[Extracted data entries]
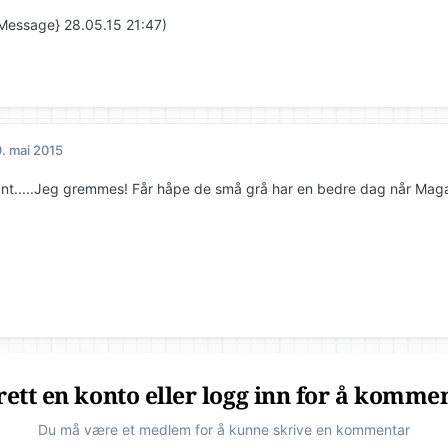
Message} 28.05.15 21:47)
. mai 2015
ant.....Jeg gremmes! Får håpe de små grå har en bedre dag når Mag
ett en konto eller logg inn for å komme
Du må være et medlem for å kunne skrive en kommentar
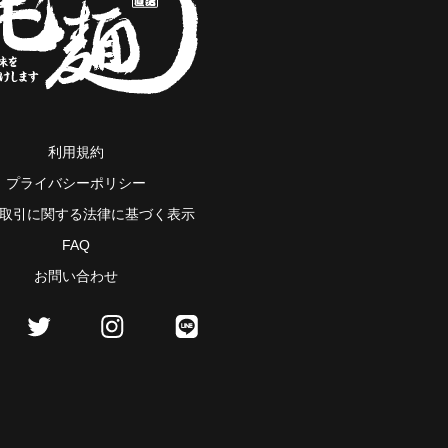
利用規約
プライバシーポリシー
取引に関する法律に基づく表示
FAQ
お問い合わせ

Exercise description: Could you change "FAQ" to "Help" in all these lines, keep everything else the same, and give the lines back without the pictures?

Your solution:
Message} 28.05.15 21:47)
. mai 2015
ant.....Jeg gremmes! Får håpe de små grå har en bedre dag når Mag
ett en konto eller logg inn for å komme
Du må være et medlem for å kunne skrive en kommentar
利用規約
プライバシーポリシー
取引に関する法律に基づく表示
Help
お問い合わせ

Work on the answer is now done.